| Your task |
Scan the entries below for the word "lines". Copy each line that has it.

| Available data |
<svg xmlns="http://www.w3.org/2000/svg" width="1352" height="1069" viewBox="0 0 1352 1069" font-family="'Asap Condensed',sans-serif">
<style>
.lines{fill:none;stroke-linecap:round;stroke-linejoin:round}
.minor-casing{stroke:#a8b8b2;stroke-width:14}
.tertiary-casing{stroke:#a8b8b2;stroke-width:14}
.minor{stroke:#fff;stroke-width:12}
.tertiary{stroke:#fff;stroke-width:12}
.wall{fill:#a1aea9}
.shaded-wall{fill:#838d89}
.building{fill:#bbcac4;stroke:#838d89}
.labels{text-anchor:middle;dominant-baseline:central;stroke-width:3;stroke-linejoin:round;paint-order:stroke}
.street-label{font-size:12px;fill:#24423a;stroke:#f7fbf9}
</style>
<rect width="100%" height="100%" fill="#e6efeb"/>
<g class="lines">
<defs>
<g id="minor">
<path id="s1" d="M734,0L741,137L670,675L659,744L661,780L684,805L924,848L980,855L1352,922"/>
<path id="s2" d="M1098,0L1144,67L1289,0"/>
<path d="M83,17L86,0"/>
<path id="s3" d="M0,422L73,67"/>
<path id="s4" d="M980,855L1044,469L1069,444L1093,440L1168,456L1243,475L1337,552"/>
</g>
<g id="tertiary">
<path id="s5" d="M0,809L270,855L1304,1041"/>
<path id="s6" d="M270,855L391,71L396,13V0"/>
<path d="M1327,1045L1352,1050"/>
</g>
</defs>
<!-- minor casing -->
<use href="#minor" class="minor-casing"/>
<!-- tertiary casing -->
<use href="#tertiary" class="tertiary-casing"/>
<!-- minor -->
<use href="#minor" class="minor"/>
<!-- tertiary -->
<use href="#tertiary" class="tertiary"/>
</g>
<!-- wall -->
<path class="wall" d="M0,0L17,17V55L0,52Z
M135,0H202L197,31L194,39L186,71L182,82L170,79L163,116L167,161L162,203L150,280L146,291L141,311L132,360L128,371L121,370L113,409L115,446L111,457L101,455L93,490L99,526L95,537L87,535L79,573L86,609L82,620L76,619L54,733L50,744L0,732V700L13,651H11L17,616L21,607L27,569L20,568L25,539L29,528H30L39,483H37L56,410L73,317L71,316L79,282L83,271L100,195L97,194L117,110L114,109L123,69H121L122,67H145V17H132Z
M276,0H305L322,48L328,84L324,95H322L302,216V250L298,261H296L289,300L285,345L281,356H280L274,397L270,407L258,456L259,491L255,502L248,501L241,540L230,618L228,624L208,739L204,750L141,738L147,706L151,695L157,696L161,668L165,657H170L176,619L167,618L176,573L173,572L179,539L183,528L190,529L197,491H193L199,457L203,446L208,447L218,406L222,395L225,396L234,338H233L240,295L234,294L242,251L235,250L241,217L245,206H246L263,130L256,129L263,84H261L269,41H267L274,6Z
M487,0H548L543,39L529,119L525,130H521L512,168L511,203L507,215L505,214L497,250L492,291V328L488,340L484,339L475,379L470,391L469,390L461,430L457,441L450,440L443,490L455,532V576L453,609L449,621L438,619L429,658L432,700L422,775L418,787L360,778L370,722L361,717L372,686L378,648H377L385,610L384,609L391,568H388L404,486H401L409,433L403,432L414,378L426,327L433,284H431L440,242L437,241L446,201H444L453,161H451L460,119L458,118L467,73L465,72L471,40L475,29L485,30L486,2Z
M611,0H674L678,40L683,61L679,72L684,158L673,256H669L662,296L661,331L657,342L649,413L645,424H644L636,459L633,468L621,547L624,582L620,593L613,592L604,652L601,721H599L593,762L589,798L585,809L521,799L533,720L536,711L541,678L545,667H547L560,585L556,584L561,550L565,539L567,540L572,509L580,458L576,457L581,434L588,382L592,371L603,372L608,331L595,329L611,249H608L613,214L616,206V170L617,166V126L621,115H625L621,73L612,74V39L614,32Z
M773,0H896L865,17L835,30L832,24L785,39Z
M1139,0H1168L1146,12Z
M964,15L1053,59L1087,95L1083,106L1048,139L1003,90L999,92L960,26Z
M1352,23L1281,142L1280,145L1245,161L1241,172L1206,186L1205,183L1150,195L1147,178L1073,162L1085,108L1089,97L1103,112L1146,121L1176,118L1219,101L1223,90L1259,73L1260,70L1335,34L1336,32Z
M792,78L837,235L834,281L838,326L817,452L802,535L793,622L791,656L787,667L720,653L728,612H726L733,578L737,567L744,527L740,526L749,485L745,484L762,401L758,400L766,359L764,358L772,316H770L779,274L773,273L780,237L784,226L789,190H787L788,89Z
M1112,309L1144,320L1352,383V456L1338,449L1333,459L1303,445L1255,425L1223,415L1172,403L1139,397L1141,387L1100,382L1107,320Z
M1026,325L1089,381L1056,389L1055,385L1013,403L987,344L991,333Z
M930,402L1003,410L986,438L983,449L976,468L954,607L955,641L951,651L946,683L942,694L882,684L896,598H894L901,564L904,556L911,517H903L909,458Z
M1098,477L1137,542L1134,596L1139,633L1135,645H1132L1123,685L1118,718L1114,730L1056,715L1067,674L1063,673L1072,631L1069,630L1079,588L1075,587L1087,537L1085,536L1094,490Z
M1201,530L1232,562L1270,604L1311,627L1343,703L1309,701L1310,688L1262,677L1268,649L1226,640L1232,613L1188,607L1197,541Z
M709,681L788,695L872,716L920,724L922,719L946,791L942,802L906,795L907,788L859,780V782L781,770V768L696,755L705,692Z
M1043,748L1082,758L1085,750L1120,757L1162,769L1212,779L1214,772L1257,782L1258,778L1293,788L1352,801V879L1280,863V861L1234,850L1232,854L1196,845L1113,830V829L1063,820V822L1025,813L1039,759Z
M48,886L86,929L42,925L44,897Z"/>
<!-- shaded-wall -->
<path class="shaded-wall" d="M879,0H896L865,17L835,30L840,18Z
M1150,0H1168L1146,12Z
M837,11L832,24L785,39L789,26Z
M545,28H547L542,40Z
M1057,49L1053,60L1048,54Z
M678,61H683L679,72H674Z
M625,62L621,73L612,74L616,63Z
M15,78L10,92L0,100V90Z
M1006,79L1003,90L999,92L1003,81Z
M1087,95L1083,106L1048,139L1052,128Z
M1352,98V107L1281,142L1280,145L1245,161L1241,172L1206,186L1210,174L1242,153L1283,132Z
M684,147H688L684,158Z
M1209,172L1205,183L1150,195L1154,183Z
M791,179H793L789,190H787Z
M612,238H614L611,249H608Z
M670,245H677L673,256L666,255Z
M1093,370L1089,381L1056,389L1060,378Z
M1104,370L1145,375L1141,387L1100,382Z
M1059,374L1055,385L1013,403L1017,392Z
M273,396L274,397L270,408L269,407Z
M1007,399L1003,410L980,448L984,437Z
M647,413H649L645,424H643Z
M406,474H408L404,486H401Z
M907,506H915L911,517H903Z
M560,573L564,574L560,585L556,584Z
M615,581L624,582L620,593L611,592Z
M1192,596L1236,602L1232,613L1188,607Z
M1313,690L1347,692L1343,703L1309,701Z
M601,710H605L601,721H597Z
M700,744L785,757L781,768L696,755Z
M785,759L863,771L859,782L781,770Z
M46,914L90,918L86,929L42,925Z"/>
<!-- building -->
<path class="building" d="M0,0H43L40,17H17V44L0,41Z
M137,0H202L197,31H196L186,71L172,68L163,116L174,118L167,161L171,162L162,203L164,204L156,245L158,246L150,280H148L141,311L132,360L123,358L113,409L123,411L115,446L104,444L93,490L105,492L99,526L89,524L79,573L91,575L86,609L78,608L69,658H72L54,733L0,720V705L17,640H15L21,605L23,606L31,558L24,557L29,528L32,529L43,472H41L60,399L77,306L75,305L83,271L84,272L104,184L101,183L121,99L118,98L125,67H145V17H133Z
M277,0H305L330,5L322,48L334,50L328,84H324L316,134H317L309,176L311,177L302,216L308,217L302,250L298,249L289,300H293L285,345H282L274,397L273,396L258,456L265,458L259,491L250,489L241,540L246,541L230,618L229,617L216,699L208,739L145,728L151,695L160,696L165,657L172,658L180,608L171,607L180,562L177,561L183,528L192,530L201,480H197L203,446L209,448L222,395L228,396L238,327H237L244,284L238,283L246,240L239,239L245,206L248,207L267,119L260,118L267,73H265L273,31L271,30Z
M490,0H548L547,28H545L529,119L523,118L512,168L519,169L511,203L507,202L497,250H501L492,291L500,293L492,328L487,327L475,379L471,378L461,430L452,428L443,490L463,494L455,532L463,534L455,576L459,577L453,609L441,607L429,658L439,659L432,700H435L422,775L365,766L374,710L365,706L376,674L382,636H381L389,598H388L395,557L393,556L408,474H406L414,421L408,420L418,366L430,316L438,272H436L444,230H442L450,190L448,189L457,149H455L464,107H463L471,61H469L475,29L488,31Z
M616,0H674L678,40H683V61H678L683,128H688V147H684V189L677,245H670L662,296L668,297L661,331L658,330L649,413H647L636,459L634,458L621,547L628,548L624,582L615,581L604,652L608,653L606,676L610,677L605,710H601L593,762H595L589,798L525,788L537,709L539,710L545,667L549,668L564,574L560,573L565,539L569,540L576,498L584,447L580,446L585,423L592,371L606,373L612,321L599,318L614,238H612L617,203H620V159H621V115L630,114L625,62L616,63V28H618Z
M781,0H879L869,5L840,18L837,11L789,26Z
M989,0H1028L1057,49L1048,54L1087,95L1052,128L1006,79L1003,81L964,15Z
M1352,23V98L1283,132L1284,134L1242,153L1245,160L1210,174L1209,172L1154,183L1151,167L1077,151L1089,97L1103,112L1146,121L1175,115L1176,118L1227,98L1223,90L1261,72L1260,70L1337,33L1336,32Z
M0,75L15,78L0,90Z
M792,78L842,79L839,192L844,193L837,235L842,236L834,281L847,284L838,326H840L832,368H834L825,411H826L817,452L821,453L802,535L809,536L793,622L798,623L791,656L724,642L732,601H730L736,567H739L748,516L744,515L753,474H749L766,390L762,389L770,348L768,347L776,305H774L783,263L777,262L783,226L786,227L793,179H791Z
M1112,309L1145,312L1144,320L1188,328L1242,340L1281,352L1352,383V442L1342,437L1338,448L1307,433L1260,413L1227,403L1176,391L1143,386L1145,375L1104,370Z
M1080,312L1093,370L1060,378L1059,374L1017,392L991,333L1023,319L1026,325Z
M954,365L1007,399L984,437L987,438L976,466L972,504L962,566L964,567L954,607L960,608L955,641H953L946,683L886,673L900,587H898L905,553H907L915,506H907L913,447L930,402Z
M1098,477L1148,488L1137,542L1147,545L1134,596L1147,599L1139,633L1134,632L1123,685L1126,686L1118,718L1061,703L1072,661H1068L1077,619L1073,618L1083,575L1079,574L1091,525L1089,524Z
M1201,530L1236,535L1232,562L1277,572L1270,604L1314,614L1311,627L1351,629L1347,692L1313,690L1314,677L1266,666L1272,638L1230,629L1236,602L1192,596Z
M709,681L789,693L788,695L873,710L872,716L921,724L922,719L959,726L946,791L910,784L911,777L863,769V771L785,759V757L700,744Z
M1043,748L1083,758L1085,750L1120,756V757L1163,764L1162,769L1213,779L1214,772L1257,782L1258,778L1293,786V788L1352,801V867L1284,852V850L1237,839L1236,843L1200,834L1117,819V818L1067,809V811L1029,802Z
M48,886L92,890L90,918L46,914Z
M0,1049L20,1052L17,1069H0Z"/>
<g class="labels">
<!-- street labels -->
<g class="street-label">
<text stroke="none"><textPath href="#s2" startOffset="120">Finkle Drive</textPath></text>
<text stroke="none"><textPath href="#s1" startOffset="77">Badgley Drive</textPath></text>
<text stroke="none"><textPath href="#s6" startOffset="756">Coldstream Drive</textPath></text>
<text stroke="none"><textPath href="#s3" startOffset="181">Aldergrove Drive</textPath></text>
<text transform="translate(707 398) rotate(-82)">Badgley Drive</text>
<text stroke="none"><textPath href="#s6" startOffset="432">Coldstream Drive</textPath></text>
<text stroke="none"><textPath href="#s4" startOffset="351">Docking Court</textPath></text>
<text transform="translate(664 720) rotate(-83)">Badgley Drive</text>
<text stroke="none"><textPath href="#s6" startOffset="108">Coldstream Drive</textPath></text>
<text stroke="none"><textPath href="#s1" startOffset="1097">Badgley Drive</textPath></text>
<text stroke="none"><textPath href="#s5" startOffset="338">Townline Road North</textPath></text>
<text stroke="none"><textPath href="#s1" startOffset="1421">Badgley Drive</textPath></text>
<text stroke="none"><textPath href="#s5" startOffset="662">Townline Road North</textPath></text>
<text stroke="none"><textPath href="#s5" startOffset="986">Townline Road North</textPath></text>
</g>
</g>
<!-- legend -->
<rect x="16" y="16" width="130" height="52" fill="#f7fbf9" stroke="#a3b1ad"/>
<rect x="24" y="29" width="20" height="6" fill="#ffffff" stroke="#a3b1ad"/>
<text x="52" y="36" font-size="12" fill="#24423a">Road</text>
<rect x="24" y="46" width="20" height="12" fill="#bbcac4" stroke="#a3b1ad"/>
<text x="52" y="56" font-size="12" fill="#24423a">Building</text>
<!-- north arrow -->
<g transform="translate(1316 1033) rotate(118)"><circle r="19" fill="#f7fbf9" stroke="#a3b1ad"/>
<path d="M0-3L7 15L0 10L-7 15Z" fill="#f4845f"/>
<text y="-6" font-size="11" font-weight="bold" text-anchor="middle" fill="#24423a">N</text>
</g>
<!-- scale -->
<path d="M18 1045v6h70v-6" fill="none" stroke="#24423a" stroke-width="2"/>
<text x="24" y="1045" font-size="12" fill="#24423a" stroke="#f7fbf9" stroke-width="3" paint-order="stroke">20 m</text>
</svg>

| Problem solution |
.lines{fill:none;stroke-linecap:round;stroke-linejoin:round}
<g class="lines">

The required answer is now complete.